Antara Enda Nasution Dan Ali Bin Abi Thalib
Akibat suka menulisi blog ini, aktifitas membaca saya pun mulai meningkat. Kalau dahulu membaca hanya sesekali saja sementara saat ini karena harus ada bahan tulisan yang harus segera ditanam pada blog ini, mau tak mau saya harus mau membaca. Membaca banyak hal. Kemudian mengungkit kekuatan pikir dan rasa untuk mampu menerjemahkannya kembali dengan kata-kata pribadi. Meski kadang jenuh dan kehilangan ide menulis, namun membaca akan memunculkan semangat baru dan gagasan pemicu. Membaca pun dilakukan setiap waktu. Misalnya membaca hari ini. Apa yang terjadi hari ini dalam kehidupan saya menjadi bahan bacaan utama.
Hari ini saya tidak hanya membacai hari lalu mengendapkan inspirasi. Namun, benar-benar membaca tulisan-tulisan di koran. Ada yang menarik. Koran Republika yang saya baca hari ini mengangkat profil Enda Nasution, yang terkenal dengan sebutan Bapak Blogger Indonesia. Jujur, saya masih sangat baru mengenal tokoh blogger muda ini. Dahulu pernah mengunjungi blognya namun hanya numpang lewat. Kemudian pula mendengar seorang sahabat hendak belajar blogging dengan Enda Nasution di sebuah “akademi blog”, hanya saja dibatalkan karena peserta tidak memenuhi quota. Saya tidak tahu apakah “akademi blog” itu masih ada atau tidak. Nah, akhirnya hari ini saya menyimak pemikirannya lagi dalam wawancaranya dengan Republika.

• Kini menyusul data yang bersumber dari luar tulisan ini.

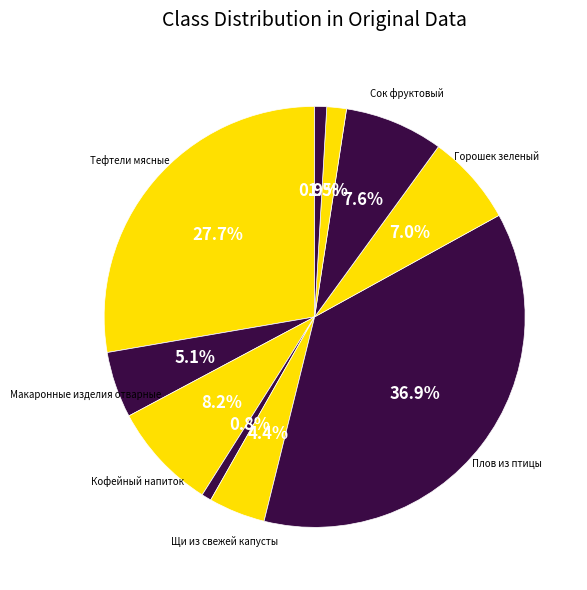

Which slice is the smallest?

Хлеб пшеничный (завтрак)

Ada banyak poin menarik dalam wawancara tersebut. Salah satunya adalah ketika Republika bertanya mengenai adanya anggapan, ‘mengapa mesti menyimak orang yang tak punya kompetensi’ di blog? Menurut Mas Enda, pada prinsipnya internet membuka para nobody untuk berbicara dan berpendapat. Buat pakar ini sesuatu yang menyebalkan. Untuk semua jurnalis, ini pasti sebuah gangguan, begitu juga untuk para professor. Didunia akademis kan tidak sembarang orang bisa menerbitkan suatu karya tulis. Tiba-tiba out of nowhere ada orang yang menulis dan dibaca dunia. Itu revolusioner, dan kita tak lagi mendengar siapa yang bicara, tetapi fokus pada ide dan nilainya.

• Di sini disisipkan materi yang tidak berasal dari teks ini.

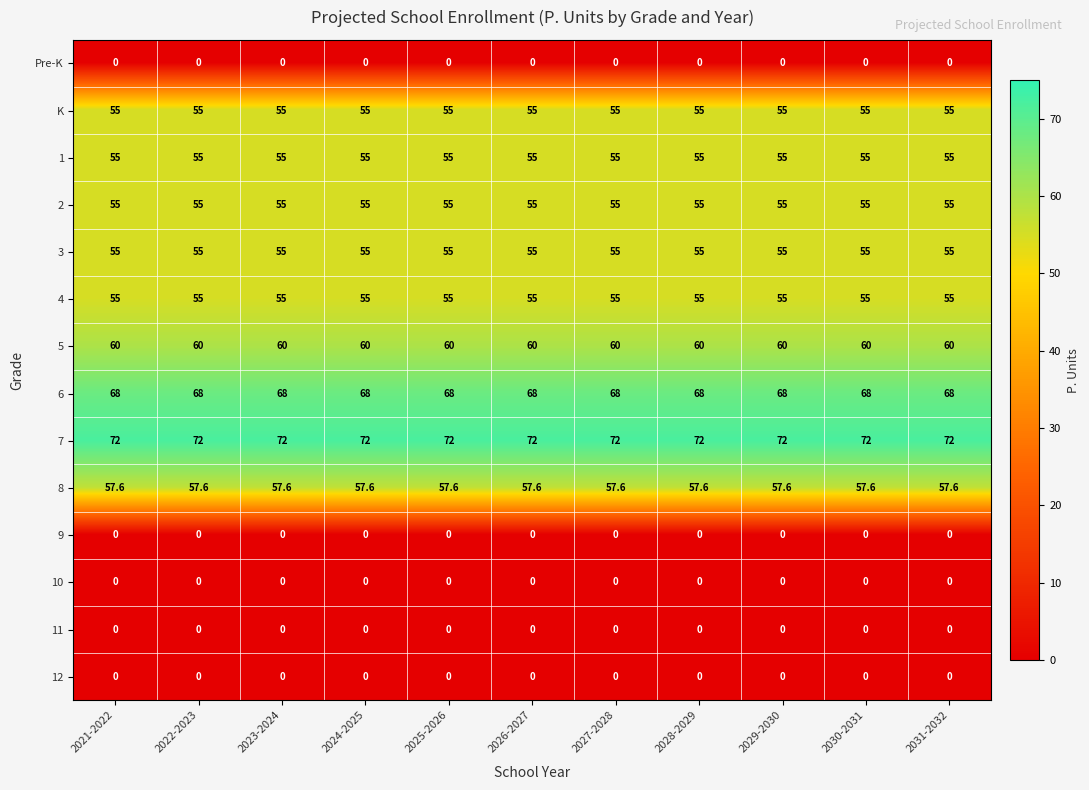

What is the greatest value displayed?

72.0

Kalimat terakhirnya tersebut mengingatkan saya pada kata-kata Sayyidina Ali bin Abi Thalib. Beliau pun pernah berkata “Perhatikan saja apa yang dibicarakan, jangan memperhatikan siapa yang mengatakan”. Sebuah kalimat yang menyadarkan kita untuk senantiasa bersikap objektif pada sebuah pendapat. Sebuah kalimat yang juga bersahabat erat dengan kalimat yang bertutur “don’t judge a book by the cover”.
Dahulu saya sempat berpikir kurang percaya diri apakah tulisan saya pantas diterima publik lewat blog. Karena saya nggak mau menulis di blog hanya seperti buku curhat yang sangat pribadi. Kata-kata Bung Enda tersebut membuat saya tambah bersemangat untuk menulis dan berpendapat. Demikian saya yang tidak pakar dalam sebuah hal, berusaha menulis dan disebut kita semua punya hak meski bukan seorang pakar, bukan seorang akademisi dengan gelar tinggi, bukan pula selebriti.

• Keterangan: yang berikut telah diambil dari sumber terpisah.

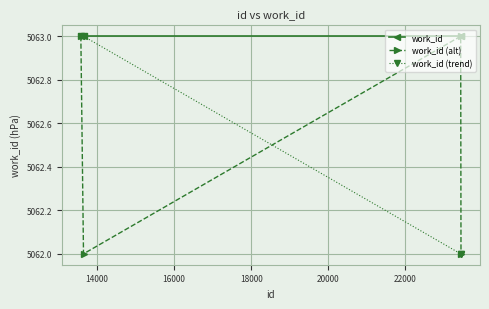

True or false: work_id has more than 2 interior local peaks.

False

Lebih dari itu semua Sayyidina Ali bin Abi Thalib dan juga Bung Enda Nasution pada tempat dan waktu yang berbeda telah mengajarkan kepada kita bahwa semestinya memang kita harus saling menghormati pendapat, tentunya pendapat yang baik dan tidak sembarangan.
O iya, ada satu lagi tentang Bung Enda, visinya didunia blog didasari keyakinan bahwa setiap orang punya harga, bernilai, dan karenanya layak untuk berbagi dengan siapapun. Maka pada sahabat-sahabat blogger yang telah berkunjung dan meninggalkan jejak komentarnya, saya ucapkan terimakasih, telah berbagi. Semoga Alloh Ta’ala senantiasa merahmati. Aamiin.